What to work on: The reply must contain all of the records, unchanged.

+---+

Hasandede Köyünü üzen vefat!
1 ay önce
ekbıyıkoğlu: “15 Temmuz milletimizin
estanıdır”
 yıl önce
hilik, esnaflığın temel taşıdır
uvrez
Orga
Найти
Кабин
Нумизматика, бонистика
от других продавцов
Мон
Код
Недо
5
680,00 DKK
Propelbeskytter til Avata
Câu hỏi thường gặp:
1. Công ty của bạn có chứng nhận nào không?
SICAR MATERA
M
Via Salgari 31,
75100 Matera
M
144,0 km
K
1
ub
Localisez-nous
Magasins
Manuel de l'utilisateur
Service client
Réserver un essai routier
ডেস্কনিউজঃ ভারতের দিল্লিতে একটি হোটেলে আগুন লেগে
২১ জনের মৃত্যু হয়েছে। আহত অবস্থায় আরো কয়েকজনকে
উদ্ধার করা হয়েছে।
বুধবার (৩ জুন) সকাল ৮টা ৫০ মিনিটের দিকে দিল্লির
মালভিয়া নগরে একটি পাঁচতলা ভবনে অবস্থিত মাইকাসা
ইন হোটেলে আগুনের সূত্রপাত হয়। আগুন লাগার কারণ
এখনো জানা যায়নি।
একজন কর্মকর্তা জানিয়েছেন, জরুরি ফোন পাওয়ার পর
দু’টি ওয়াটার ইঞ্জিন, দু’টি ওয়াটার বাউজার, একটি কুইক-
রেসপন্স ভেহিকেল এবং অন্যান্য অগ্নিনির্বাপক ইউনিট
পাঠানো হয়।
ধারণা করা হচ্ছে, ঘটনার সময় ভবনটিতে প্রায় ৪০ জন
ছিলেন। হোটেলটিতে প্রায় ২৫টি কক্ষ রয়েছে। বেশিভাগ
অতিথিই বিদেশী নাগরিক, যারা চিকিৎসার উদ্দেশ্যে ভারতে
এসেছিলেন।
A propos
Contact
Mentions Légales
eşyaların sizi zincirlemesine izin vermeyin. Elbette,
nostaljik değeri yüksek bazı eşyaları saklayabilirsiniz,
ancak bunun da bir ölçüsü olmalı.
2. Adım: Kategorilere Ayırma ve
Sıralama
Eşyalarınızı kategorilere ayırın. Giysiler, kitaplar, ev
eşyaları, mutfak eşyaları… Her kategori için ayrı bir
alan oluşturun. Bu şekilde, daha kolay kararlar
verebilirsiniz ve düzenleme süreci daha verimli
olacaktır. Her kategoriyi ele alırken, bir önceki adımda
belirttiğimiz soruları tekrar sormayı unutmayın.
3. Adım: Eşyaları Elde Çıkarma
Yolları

+---+

Answer to the problem:
Hasandede Köyünü üzen vefat!
1 ay önce
ekbıyıkoğlu: “15 Temmuz milletimizin
estanıdır”
 yıl önce
hilik, esnaflığın temel taşıdır
uvrez
Orga
Найти
Кабин
Нумизматика, бонистика
от других продавцов
Мон
Код
Недо
5
680,00 DKK
Propelbeskytter til Avata
Câu hỏi thường gặp:
1. Công ty của bạn có chứng nhận nào không?
SICAR MATERA
M
Via Salgari 31,
75100 Matera
M
144,0 km
K
1
ub
Localisez-nous
Magasins
Manuel de l'utilisateur
Service client
Réserver un essai routier
ডেস্কনিউজঃ ভারতের দিল্লিতে একটি হোটেলে আগুন লেগে
২১ জনের মৃত্যু হয়েছে। আহত অবস্থায় আরো কয়েকজনকে
উদ্ধার করা হয়েছে।
বুধবার (৩ জুন) সকাল ৮টা ৫০ মিনিটের দিকে দিল্লির
মালভিয়া নগরে একটি পাঁচতলা ভবনে অবস্থিত মাইকাসা
ইন হোটেলে আগুনের সূত্রপাত হয়। আগুন লাগার কারণ
এখনো জানা যায়নি।
একজন কর্মকর্তা জানিয়েছেন, জরুরি ফোন পাওয়ার পর
দু’টি ওয়াটার ইঞ্জিন, দু’টি ওয়াটার বাউজার, একটি কুইক-
রেসপন্স ভেহিকেল এবং অন্যান্য অগ্নিনির্বাপক ইউনিট
পাঠানো হয়।
ধারণা করা হচ্ছে, ঘটনার সময় ভবনটিতে প্রায় ৪০ জন
ছিলেন। হোটেলটিতে প্রায় ২৫টি কক্ষ রয়েছে। বেশিভাগ
অতিথিই বিদেশী নাগরিক, যারা চিকিৎসার উদ্দেশ্যে ভারতে
এসেছিলেন।
A propos
Contact
Mentions Légales
eşyaların sizi zincirlemesine izin vermeyin. Elbette,
nostaljik değeri yüksek bazı eşyaları saklayabilirsiniz,
ancak bunun da bir ölçüsü olmalı.
2. Adım: Kategorilere Ayırma ve
Sıralama
Eşyalarınızı kategorilere ayırın. Giysiler, kitaplar, ev
eşyaları, mutfak eşyaları… Her kategori için ayrı bir
alan oluşturun. Bu şekilde, daha kolay kararlar
verebilirsiniz ve düzenleme süreci daha verimli
olacaktır. Her kategoriyi ele alırken, bir önceki adımda
belirttiğimiz soruları tekrar sormayı unutmayın.
3. Adım: Eşyaları Elde Çıkarma
Yolları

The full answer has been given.